Stored data entries
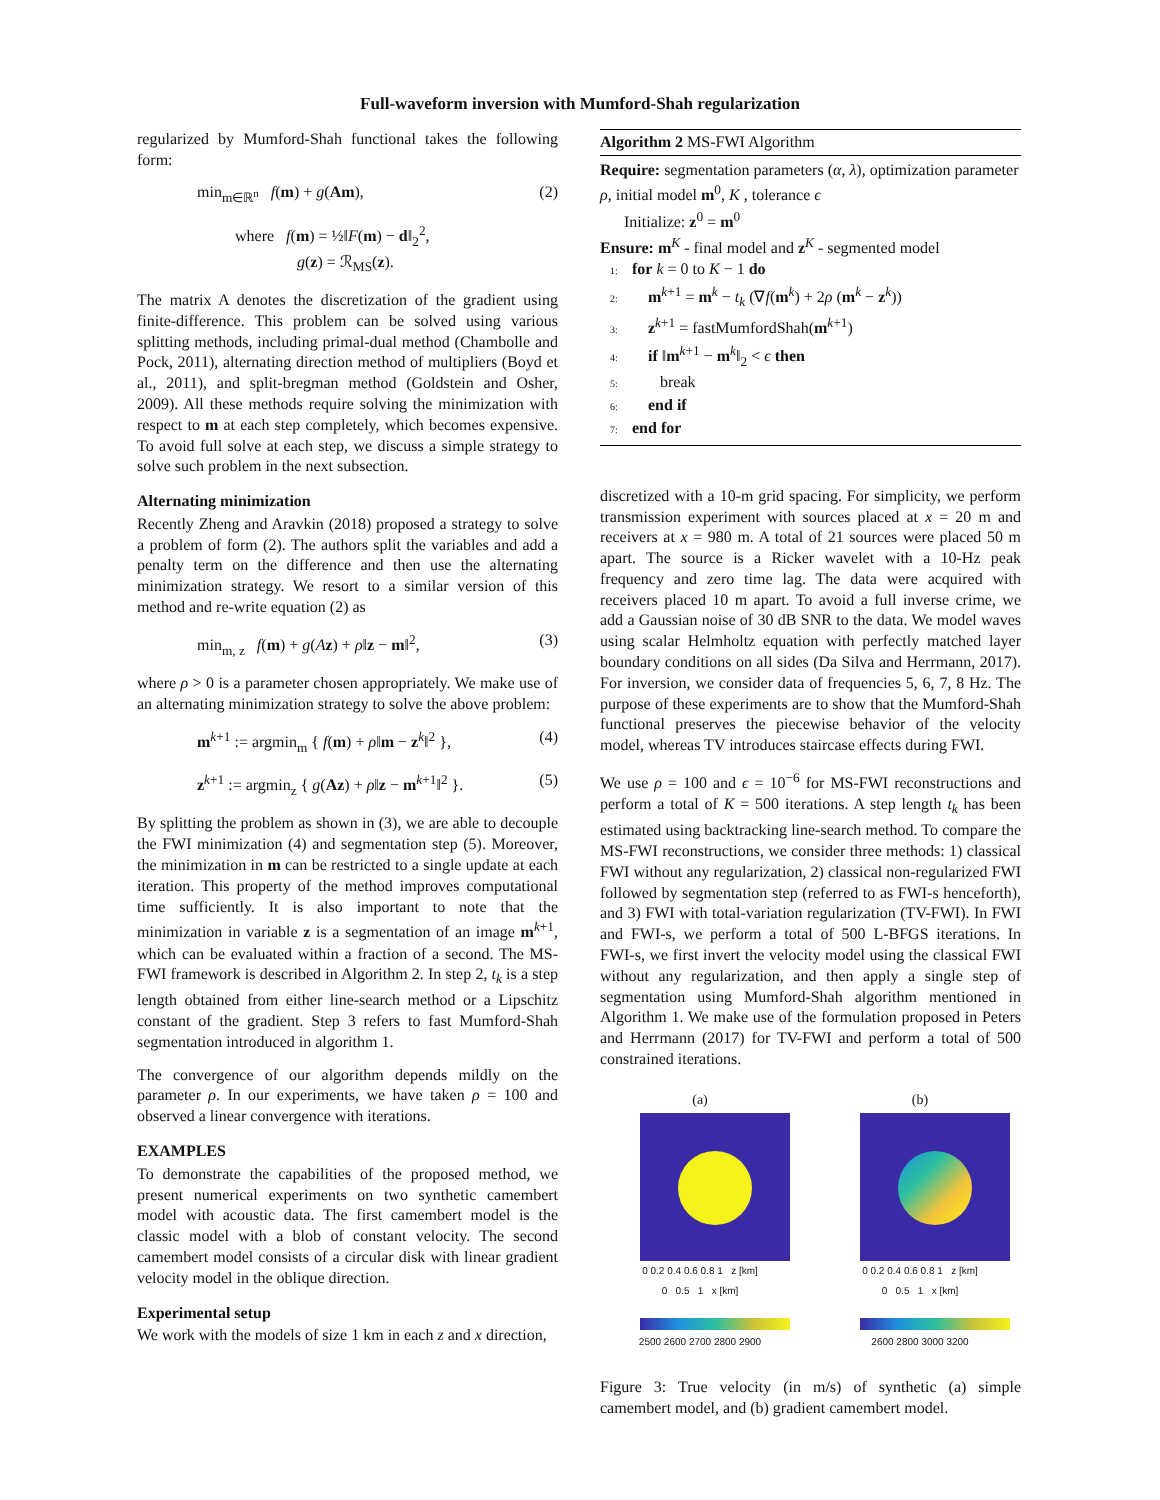Full-waveform inversion with Mumford-Shah regularization
regularized by Mumford-Shah functional takes the following form:
min<sub>m∈ℝ<sup>n</sup></sub> f(m) + g(Am), (2)
where f(m) = ½‖F(m) − d‖<sub>2</sub><sup>2</sup>,
g(z) = ℛ<sub>MS</sub>(z).
The matrix A denotes the discretization of the gradient using finite-difference. This problem can be solved using various splitting methods, including primal-dual method (Chambolle and Pock, 2011), alternating direction method of multipliers (Boyd et al., 2011), and split-bregman method (Goldstein and Osher, 2009). All these methods require solving the minimization with respect to m at each step completely, which becomes expensive. To avoid full solve at each step, we discuss a simple strategy to solve such problem in the next subsection.
Alternating minimization
Recently Zheng and Aravkin (2018) proposed a strategy to solve a problem of form (2). The authors split the variables and add a penalty term on the difference and then use the alternating minimization strategy. We resort to a similar version of this method and re-write equation (2) as
min<sub>m, z</sub> f(m) + g(Az) + ρ‖z − m‖<sup>2</sup>, (3)
where ρ > 0 is a parameter chosen appropriately. We make use of an alternating minimization strategy to solve the above problem:
m<sup>k+1</sup> := argmin<sub>m</sub> { f(m) + ρ‖m − z<sup>k</sup>‖<sup>2</sup> }, (4)
z<sup>k+1</sup> := argmin<sub>z</sub> { g(Az) + ρ‖z − m<sup>k+1</sup>‖<sup>2</sup> }. (5)
By splitting the problem as shown in (3), we are able to decouple the FWI minimization (4) and segmentation step (5). Moreover, the minimization in m can be restricted to a single update at each iteration. This property of the method improves computational time sufficiently. It is also important to note that the minimization in variable z is a segmentation of an image m<sup>k+1</sup>, which can be evaluated within a fraction of a second. The MS-FWI framework is described in Algorithm 2. In step 2, t<sub>k</sub> is a step length obtained from either line-search method or a Lipschitz constant of the gradient. Step 3 refers to fast Mumford-Shah segmentation introduced in algorithm 1.
The convergence of our algorithm depends mildly on the parameter ρ. In our experiments, we have taken ρ = 100 and observed a linear convergence with iterations.
EXAMPLES
To demonstrate the capabilities of the proposed method, we present numerical experiments on two synthetic camembert model with acoustic data. The first camembert model is the classic model with a blob of constant velocity. The second camembert model consists of a circular disk with linear gradient velocity model in the oblique direction.
Experimental setup
We work with the models of size 1 km in each z and x direction,
Algorithm 2 MS-FWI Algorithm
Require: segmentation parameters (α, λ), optimization parameter ρ, initial model m<sup>0</sup>, K , tolerance ϵ
Initialize: z<sup>0</sup> = m<sup>0</sup>
Ensure: m<sup>K</sup> - final model and z<sup>K</sup> - segmented model
1: for k = 0 to K − 1 do
2: m<sup>k+1</sup> = m<sup>k</sup> − t<sub>k</sub> (∇f(m<sup>k</sup>) + 2ρ (m<sup>k</sup> − z<sup>k</sup>))
3: z<sup>k+1</sup> = fastMumfordShah(m<sup>k+1</sup>)
4: if ‖m<sup>k+1</sup> − m<sup>k</sup>‖<sub>2</sub> < ϵ then
5: break
6: end if
7: end for
discretized with a 10-m grid spacing. For simplicity, we perform transmission experiment with sources placed at x = 20 m and receivers at x = 980 m. A total of 21 sources were placed 50 m apart. The source is a Ricker wavelet with a 10-Hz peak frequency and zero time lag. The data were acquired with receivers placed 10 m apart. To avoid a full inverse crime, we add a Gaussian noise of 30 dB SNR to the data. We model waves using scalar Helmholtz equation with perfectly matched layer boundary conditions on all sides (Da Silva and Herrmann, 2017). For inversion, we consider data of frequencies 5, 6, 7, 8 Hz. The purpose of these experiments are to show that the Mumford-Shah functional preserves the piecewise behavior of the velocity model, whereas TV introduces staircase effects during FWI.
We use ρ = 100 and ϵ = 10<sup>−6</sup> for MS-FWI reconstructions and perform a total of K = 500 iterations. A step length t<sub>k</sub> has been estimated using backtracking line-search method. To compare the MS-FWI reconstructions, we consider three methods: 1) classical FWI without any regularization, 2) classical non-regularized FWI followed by segmentation step (referred to as FWI-s henceforth), and 3) FWI with total-variation regularization (TV-FWI). In FWI and FWI-s, we perform a total of 500 L-BFGS iterations. In FWI-s, we first invert the velocity model using the classical FWI without any regularization, and then apply a single step of segmentation using Mumford-Shah algorithm mentioned in Algorithm 1. We make use of the formulation proposed in Peters and Herrmann (2017) for TV-FWI and perform a total of 500 constrained iterations.
(a)
0 0.2 0.4 0.6 0.8 1 z [km]
0 0.5 1 x [km]
2500 2600 2700 2800 2900
(b)
0 0.2 0.4 0.6 0.8 1 z [km]
0 0.5 1 x [km]
2600 2800 3000 3200
Figure 3: True velocity (in m/s) of synthetic (a) simple camembert model, and (b) gradient camembert model.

* _Task to carry out_
Where a line above holds the word "linear", copy it.

* _Reply to the task_
The convergence of our algorithm depends mildly on the parameter ρ. In our experiments, we have taken ρ = 100 and observed a linear convergence with iterations.
To demonstrate the capabilities of the proposed method, we present numerical experiments on two synthetic camembert model with acoustic data. The first camembert model is the classic model with a blob of constant velocity. The second camembert model consists of a circular disk with linear gradient velocity model in the oblique direction.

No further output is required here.